● **Input data**:
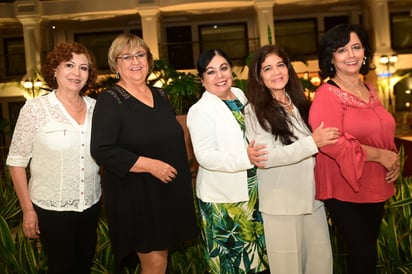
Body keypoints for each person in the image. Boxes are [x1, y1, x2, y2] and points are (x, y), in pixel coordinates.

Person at [90, 34, 198, 274]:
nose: (135, 61)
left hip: (165, 192)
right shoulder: (110, 99)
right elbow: (101, 149)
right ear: (115, 64)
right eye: (126, 57)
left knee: (161, 259)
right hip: (135, 194)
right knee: (155, 263)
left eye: (140, 55)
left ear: (148, 60)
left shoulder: (160, 95)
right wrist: (150, 165)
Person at [308, 24, 400, 274]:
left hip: (374, 185)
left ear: (365, 52)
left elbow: (383, 132)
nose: (351, 55)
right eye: (341, 50)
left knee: (367, 255)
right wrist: (380, 155)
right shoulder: (327, 94)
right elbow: (330, 142)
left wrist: (392, 159)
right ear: (331, 57)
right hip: (343, 189)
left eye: (356, 47)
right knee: (363, 254)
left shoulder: (370, 89)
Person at [6, 41, 101, 274]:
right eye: (69, 65)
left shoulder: (97, 109)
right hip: (51, 208)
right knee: (61, 268)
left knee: (84, 265)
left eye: (83, 67)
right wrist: (28, 210)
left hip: (91, 203)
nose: (76, 73)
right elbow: (16, 162)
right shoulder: (35, 109)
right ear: (54, 70)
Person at [245, 44, 338, 274]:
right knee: (288, 268)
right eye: (267, 68)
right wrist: (312, 143)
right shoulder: (254, 110)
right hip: (282, 206)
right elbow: (267, 157)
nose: (276, 72)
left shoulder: (300, 103)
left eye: (280, 65)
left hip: (313, 202)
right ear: (258, 76)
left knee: (321, 265)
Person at [187, 48, 269, 274]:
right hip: (225, 202)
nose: (219, 76)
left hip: (252, 193)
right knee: (232, 267)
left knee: (258, 263)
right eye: (211, 72)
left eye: (223, 68)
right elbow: (204, 156)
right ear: (202, 79)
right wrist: (246, 157)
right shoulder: (200, 110)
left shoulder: (240, 96)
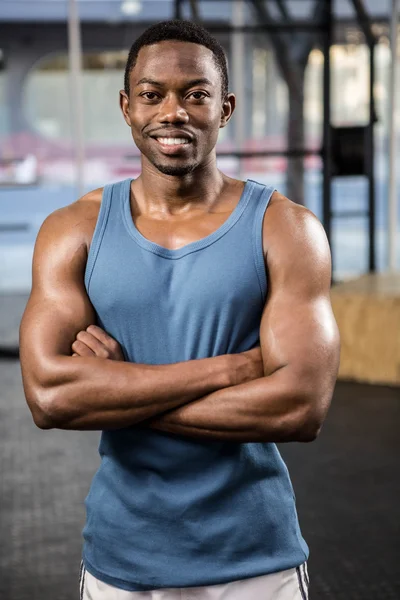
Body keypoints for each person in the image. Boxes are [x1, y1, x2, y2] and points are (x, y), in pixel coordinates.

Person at [19, 19, 340, 600]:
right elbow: (48, 397)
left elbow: (300, 407)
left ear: (226, 108)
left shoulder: (286, 229)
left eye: (196, 94)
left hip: (254, 560)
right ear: (126, 106)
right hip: (122, 559)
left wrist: (114, 392)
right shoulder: (72, 231)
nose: (174, 112)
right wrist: (231, 368)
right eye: (152, 94)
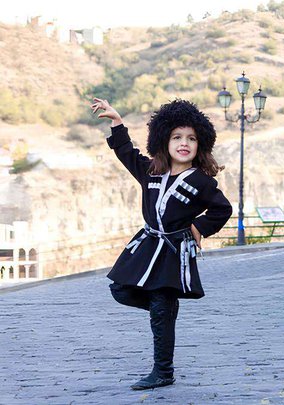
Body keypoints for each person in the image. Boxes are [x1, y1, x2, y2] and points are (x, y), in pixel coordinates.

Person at [91, 98, 232, 389]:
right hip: (146, 244)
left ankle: (163, 372)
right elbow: (126, 152)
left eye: (191, 138)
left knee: (160, 303)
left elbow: (223, 209)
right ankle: (164, 310)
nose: (184, 143)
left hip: (173, 252)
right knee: (119, 289)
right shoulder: (151, 170)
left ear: (200, 144)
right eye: (177, 137)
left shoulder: (203, 182)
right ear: (164, 140)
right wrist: (118, 123)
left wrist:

● **Problem requirements**: Scan the data above, find each line with "wrist", and copy it.

● **Task answer**:
right wrist: (150, 165)
right wrist: (380, 155)
left wrist: (392, 159)
right wrist: (28, 210)
right wrist: (312, 143)
right wrist: (246, 157)
left wrist: (114, 392)
right wrist: (231, 368)
right wrist: (118, 123)
left wrist:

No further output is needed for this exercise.